Эрин сбросил вязанку и огляделся. Далековато забрался. Честно признаться, он вообще не помнил этого места, хотя лес со стороны сельских пастбищ знал, как свои пять пальцев. Вроде бы, всё время шёл на север. Где же тропа? Ага, вот она. Значит, надо просто повернуть назад… Он уже ни в чём не был уверен. Поди найди теперь, где север, а где юг, если солнца нет. Да и ночь совсем скоро, вон, самые ближние стволы не разглядеть уже в темноте. Эрин постарался успокоиться. Скоро ночь, а значит, звёзды. Идя по звёздам, он без труда отыщет дорогу домой. Но будет ли небо ясным? Сколько времени придётся провести в зимнем лесу одному, без огня? Он не собирался оставаться здесь надолго и не взял с собой ни кремень, ни трут, ни хворост, высушенный дома у очага. И лук он с собой не брал: не на охоту же. Хорошо, хоть прихватил охотничий нож, подарок отца. Эрин вздохнул, поднял свой хворост и побрёл по тропе, уже почти наощупь, напряжённо вслушиваясь в звуки вечернего леса.
Лес густел, человек устал и замёрз, и идти становилось всё труднее. Выбравшись из оврага, он решил передохнуть. Первые звёзды перемигивались в просветах между деревьями. Слава Небу. Теперь не зайти бы в болото.
Было тихо, если не считать обычных лесных шорохов. Но у Эрина росло, неведомо откуда взявшееся странное чувство, будто он здесь не один. Кто-то ещё стоит неподвижно в тёмной чаще, совсем близко, и наблюдает за ним. Эта уверенность удивляла и пугала. Он сделал ещё несколько шагов и замер. Прислушался. Тихо. И всё же.

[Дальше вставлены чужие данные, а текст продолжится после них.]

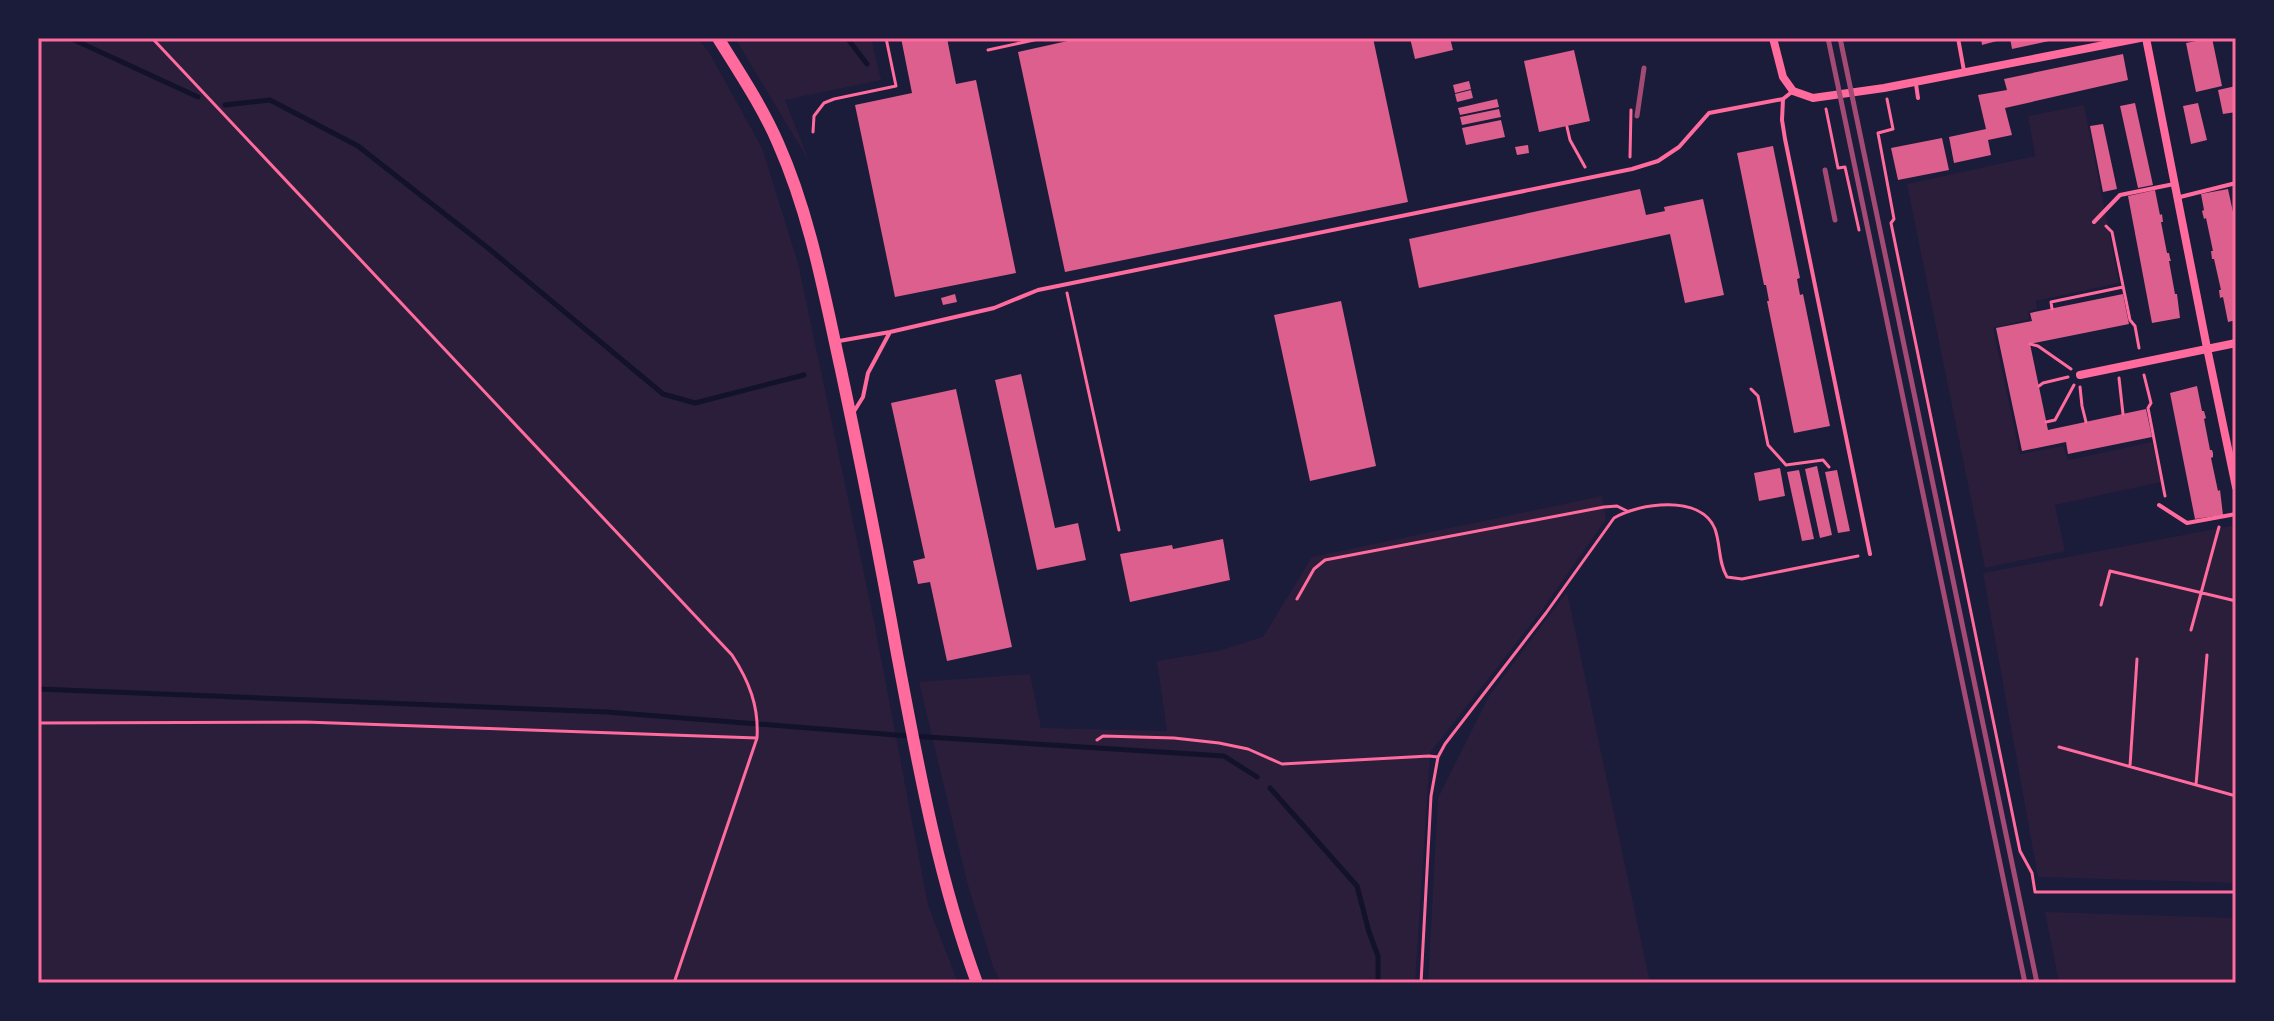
<svg xmlns="http://www.w3.org/2000/svg" width="2274" height="1021" viewBox="0 0 2274 1021" font-family="'Nunito Sans',sans-serif">
<style>
.green{fill:#2a1e3b}
.lines{fill:none;stroke-linecap:round;stroke-linejoin:round}
.stream{stroke:#12122b;stroke-width:5}
.building{fill:#dd5f8e}
.path{stroke:#ff6b9d;stroke-width:3}
.service{stroke:#ff6b9d;stroke-width:4}
.minor{stroke:#ff6b9d;stroke-width:8}
.primary{stroke:#ff6b9d;stroke-width:12}
.rail{stroke:#a44b75;stroke-width:5}
.neatline{fill:none;stroke:#ff6b9d;stroke-width:3}
</style>
<rect width="100%" height="100%" fill="#1b1b3a"/>
<!-- green -->
<path class="green" d="M38,38H697L709,52L762,148L798,263L873,616L928,905L958,983H38Z
M735,38H871L881,80L785,100L809,161Z
M2084,105L2119,283L2036,301L2037,309L2028,312L2029,319L1993,328L2020,454L2063,446L2068,460L2152,442L2161,482L2055,505L2065,551L1985,568L1907,184L2035,156L2028,116Z
M1602,496L1606,519L1539,614L1430,753L1415,983H1001L993,967L967,882L919,682L1030,674L1041,728L1167,731L1157,661L1218,651L1263,637L1312,557Z
M2236,525V883L2038,877L1983,573Z
M1567,592L1650,983H1428L1438,798L1489,696Z
M2045,912L2236,918V983H2059Z"/>
<g class="lines">
<!-- stream -->
<path class="stream" d="M70,38L198,97
M847,38L867,64
M225,105L270,100L358,146L488,248L663,394L695,403L804,375
M38,689L607,712L896,735L1224,756L1257,777
M1270,788L1357,886L1369,932L1378,956V983"/>
</g>
<!-- building -->
<path class="building" d="M901,38H947L956,84L976,80L1016,273L895,297L855,105L912,93Z
M1081,38H1373L1408,202L1065,272L1018,52Z
M1410,38H1450L1453,50L1415,59Z
M1981,38H2004V39L1982,45Z
M2010,38H2058V39L2012,49Z
M2212,38L2222,86L2196,92L2186,43Z
M1574,50L1590,121L1539,132L1524,61Z
M2123,54L2128,80L2005,108L2012,135L1988,140L1991,155L1954,163L1949,137L1986,129L1978,95L2007,90L2004,79Z
M1469,81L1471,89L1455,93L1453,85Z
M2236,86V112L2223,114L2218,90Z
M1471,90L1473,98L1457,102L1455,94Z
M1497,99L1499,107L1460,115L1458,108Z
M2135,103L2153,185L2138,188L2120,106Z
M2198,103L2207,140L2191,144L2183,106Z
M1499,109L1501,117L1462,125L1460,117Z
M1501,120L1505,137L1466,145L1462,128Z
M2103,124L2117,189L2103,192L2090,126Z
M1942,138L1949,170L1898,180L1891,148Z
M1528,145L1529,153L1517,155L1515,147Z
M1773,146L1800,278L1797,279L1800,295L1803,294L1830,426L1794,433L1767,301H1769L1766,285H1764L1737,153Z
M1640,189L1646,215L1665,211L1664,207L1703,199L1724,295L1685,303L1670,234L1419,288L1409,239Z
M2228,189L2236,226V320L2228,322L2223,297L2220,298L2219,290H2221L2214,259H2212L2211,251H2213L2206,218L2204,219L2202,211L2204,210L2201,194Z
M2155,190L2160,215L2162,214L2163,222H2161L2167,253H2169L2170,258L2171,261H2169L2175,294H2177L2180,318L2152,323L2128,196Z
M955,294L957,302L943,305L941,298Z
M2123,294L2129,324L2030,344L2048,430L2146,409L2152,437L2068,454L2066,442L2022,451L1996,328L2032,321L2030,313Z
M1341,301L1376,466L1310,481L1274,315Z
M1021,374L1055,528L1078,523L1086,560L1037,570L995,380Z
M2197,386L2202,411H2204L2206,418L2204,419L2210,450H2212L2213,453V457L2211,458L2218,491L2220,490L2223,515L2195,519L2170,393Z
M956,389L1012,647L947,661L930,582L918,584L913,561L925,558L891,403Z
M1817,466L1832,535L1820,538L1805,469Z
M1780,468L1785,496L1759,501L1754,473Z
M1799,470L1814,539L1802,541L1787,472Z
M1837,470L1850,531L1838,533L1825,472Z
M1223,539L1230,580L1130,602L1120,554L1172,545L1173,549Z"/>
<g class="lines">
<!-- path -->
<path class="path" d="M152,38L732,655C749,681 759,706 757,738L674,983
M988,50L1043,38
M1887,99L1893,129L1878,133L1894,219L1891,223L2020,851L2032,873L2035,892H2236
M1826,109L1838,168L1845,167L1859,230
M1567,127L1570,140L1585,167
M813,132L814,116L824,103L834,99L896,86L886,38
M1630,157L1631,110
M2106,226L2112,232L2130,320L2135,326L2139,348
M1067,293L1119,530
M2052,309L2051,302L2123,287
M2030,344L2038,346L2071,369
M2144,375L2151,403L2148,408L2165,496
M2119,378L2123,414
M2039,386L2043,383L2068,377
M2080,387L2082,406L2086,422
M1751,389L1758,396L1768,445L1786,465L1823,460L1829,467
M2046,422L2055,420L2074,385
M1297,599L1314,569L1325,560L1604,507L1617,506L1627,511
M2101,605L2110,571L2236,601
M2191,630L2219,527
M38,723L305,722L757,738
M1097,740L1103,736L1174,738L1219,743L1248,749L1282,764L1429,756L1438,757
M2059,747L2236,796
M2130,766L2137,659
M2196,785L2207,655
M1421,983L1431,796L1438,757L1445,744L1546,613L1614,518C1639,503 1701,494 1715,529C1721,546 1718,562 1727,577L1742,579L1858,556"/>
<!-- service -->
<path class="service" d="M1958,38L1964,71
M1916,84L1918,98
M1783,99L1782,120L1785,139L1870,554
M2180,197L2236,183
M2094,222L2120,195L2174,184
M839,341L890,332L994,308L1038,290L1632,169L1658,161L1679,147L1709,113L1783,99L1793,91
M853,413L863,397L868,373L890,332
M2159,505L2187,523L2236,514"/>
<!-- minor -->
<path class="minor" d="M1773,38L1783,77L1793,91L1813,98L1884,88L2140,38
M2146,38L2207,348L2236,487
M2080,375L2236,343"/>
<!-- primary -->
<path class="primary" d="M718,38C739,72 762,106 778,143C810,215 824,293 841,370C861,464 880,559 897,654C918,765 938,877 977,983"/>
<!-- rail -->
<path class="rail" d="M1828,38L2025,983
M1840,38L2037,983
M1637,116L1644,68
M1825,170L1835,220"/>
</g>
<!-- border -->
<rect width="2274" height="1021" fill="none" stroke="#1b1b3a" stroke-width="80"/>
<rect x="40" y="40" width="2194" height="941" class="neatline"/>
</svg>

Если тот нападёт из темноты, он успеет прижаться спиной к стволу и выхватить нож. Успеет? Тревога нарастала, и мысли неслись, как табун перепуганных лошадей. До того самого мгновения, как что-то коснулось плеча. Это не могли быть зверь или птица – слишком твёрдо и уверенно. Знакомое касание руки, почти человеческой, только прохладной, без привычного тепла. Эрин вздрогнул, и мысли сорвались в пропасть. Остался только крик и дикое напряжение объятого ужасом тела. Он рванулся вперёд, но вторая рука тут же вернула его обратно.
– Тише. Тихо. Всё хорошо. Я не разбойник и не мертвец. Всё хорошо, слышишь?

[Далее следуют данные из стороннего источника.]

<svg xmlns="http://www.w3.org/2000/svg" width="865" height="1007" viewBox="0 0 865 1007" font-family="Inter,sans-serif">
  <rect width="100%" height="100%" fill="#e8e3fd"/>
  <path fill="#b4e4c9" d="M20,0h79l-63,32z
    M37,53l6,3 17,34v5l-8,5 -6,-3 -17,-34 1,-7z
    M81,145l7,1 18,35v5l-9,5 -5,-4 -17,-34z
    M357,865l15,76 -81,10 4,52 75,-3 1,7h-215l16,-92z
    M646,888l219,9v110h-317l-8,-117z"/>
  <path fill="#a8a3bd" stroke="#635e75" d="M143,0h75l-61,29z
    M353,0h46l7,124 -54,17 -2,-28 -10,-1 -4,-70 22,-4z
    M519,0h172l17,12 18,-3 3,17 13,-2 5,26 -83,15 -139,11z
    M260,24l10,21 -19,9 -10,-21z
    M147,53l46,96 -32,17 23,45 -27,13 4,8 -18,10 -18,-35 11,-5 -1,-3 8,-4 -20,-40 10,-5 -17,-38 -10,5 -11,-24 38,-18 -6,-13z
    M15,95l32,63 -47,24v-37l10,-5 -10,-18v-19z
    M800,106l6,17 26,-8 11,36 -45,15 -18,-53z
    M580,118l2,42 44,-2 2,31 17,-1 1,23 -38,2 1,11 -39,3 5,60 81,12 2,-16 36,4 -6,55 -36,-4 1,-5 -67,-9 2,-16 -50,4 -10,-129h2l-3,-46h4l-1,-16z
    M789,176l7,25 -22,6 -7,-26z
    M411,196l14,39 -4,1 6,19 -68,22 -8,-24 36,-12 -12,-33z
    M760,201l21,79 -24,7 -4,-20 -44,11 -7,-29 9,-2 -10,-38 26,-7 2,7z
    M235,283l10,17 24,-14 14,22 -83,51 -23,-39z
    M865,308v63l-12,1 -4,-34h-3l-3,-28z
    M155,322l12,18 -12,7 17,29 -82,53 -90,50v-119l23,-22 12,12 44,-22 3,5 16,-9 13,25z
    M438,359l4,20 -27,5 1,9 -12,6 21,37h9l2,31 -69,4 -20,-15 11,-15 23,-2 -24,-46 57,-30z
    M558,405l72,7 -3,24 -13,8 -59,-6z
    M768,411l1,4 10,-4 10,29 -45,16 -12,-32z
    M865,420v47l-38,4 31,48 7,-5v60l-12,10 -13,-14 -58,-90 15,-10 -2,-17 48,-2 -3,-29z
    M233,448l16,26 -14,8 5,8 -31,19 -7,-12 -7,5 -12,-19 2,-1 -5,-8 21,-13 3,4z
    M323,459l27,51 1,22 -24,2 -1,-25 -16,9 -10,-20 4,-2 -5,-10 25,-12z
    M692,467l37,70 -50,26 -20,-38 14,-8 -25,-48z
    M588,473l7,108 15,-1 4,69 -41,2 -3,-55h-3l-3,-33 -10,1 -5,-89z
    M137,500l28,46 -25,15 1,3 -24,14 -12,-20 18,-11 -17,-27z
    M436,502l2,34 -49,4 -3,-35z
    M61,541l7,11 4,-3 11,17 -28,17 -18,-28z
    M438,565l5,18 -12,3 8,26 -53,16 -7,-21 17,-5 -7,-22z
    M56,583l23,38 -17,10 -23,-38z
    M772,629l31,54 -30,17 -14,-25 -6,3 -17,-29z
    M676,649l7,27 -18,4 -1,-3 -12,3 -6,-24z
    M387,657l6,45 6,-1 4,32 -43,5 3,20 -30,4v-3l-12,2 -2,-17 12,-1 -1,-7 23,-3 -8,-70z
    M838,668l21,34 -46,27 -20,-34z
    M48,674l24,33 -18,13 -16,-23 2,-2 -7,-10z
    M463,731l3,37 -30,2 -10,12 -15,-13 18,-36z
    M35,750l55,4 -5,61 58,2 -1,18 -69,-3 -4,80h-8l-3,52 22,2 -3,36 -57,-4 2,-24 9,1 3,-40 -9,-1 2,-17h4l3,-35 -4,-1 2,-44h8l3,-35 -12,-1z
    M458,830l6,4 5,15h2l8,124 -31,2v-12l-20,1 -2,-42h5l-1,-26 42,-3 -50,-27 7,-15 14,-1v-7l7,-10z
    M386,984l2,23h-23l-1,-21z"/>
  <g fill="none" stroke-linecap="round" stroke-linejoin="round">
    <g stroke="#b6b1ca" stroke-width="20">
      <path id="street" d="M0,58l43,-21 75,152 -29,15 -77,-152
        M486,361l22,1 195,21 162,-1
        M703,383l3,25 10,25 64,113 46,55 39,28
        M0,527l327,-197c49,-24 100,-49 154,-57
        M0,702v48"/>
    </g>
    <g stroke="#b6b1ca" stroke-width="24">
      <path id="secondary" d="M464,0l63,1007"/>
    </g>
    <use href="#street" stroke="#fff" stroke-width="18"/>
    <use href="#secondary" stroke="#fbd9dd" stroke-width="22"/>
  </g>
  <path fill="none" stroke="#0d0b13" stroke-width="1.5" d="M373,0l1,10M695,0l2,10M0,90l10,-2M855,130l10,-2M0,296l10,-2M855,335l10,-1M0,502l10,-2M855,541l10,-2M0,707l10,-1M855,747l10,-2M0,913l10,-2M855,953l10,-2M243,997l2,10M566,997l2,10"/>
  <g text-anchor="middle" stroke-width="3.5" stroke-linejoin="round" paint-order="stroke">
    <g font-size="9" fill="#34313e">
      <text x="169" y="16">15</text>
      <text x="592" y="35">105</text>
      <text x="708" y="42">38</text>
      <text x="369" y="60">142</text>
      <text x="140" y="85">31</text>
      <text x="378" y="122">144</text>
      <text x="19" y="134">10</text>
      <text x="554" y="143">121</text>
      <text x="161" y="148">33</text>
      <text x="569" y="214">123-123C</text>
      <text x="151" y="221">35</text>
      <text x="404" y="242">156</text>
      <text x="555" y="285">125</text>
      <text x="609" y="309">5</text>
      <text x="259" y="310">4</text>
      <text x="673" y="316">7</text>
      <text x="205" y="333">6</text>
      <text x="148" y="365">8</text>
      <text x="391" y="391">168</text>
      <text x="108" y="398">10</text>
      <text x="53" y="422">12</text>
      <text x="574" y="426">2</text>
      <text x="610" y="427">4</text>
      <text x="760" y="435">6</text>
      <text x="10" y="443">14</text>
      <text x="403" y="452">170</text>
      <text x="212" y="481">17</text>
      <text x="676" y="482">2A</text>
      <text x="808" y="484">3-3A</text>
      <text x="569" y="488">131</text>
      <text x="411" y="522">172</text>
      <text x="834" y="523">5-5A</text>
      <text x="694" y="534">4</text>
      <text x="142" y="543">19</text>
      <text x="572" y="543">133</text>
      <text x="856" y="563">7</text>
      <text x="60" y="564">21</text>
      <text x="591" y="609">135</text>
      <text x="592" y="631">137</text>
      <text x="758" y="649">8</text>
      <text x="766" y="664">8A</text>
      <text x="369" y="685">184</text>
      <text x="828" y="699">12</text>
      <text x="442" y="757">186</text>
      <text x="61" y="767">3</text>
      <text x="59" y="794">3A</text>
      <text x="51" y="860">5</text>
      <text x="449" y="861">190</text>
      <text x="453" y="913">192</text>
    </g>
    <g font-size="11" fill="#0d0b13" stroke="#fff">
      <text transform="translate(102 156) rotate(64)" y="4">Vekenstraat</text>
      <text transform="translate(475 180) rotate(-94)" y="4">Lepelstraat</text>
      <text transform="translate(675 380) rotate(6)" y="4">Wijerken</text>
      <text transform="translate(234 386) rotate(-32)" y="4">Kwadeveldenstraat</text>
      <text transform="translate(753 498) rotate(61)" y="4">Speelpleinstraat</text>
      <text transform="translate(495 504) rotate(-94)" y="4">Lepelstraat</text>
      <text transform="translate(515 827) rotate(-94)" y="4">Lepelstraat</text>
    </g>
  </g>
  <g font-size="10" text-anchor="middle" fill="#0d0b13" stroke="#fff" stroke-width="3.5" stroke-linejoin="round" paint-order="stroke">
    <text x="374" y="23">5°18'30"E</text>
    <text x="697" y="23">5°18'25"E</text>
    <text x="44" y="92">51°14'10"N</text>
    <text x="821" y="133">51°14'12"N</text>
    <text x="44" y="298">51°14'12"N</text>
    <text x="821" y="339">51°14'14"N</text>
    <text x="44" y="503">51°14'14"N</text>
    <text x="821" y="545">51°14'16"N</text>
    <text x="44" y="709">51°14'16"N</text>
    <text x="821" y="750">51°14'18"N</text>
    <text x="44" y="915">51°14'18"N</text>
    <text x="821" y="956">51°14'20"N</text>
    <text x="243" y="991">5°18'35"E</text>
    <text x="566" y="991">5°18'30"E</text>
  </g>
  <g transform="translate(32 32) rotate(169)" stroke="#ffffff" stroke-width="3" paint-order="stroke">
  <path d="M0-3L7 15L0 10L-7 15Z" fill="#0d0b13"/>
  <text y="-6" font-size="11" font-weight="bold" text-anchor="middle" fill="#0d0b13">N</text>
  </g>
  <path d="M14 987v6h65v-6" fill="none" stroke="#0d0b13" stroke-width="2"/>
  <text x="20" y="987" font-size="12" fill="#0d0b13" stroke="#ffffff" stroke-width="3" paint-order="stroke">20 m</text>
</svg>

Эрин не слышал. Только понимал, что убежать не удалось, но почему-то он ещё жив.
– Сядь и успокойся. Вот так – повторил из темноты спокойный голос, и парень почувствовал, что сидит на чём-то твёрдом, немного пружинящем. Да это же хворост. Дыхание постепенно возвращалось обратно в грудь.
– Ты кто? – просипел он, обретая возможность говорить.
– Считай, что я путник. Зови меня Эмрис. Могу я узнать твоё имя?
– Эрианнус, – с трудом выдавил Эрин.
Круглым дураком надо быть, чтобы вот так назвать своё имя первому встречному. Да ещё – встреченному ночью в зимнем лесу. Но Эрину, потихоньку отходившему от пережитого, сейчас было почти всё равно.
– Понятно, – чужак усмехнулся в темноте неведомо чему, и отпустил, наконец, его плечи. Бежать парень уже просто не мог.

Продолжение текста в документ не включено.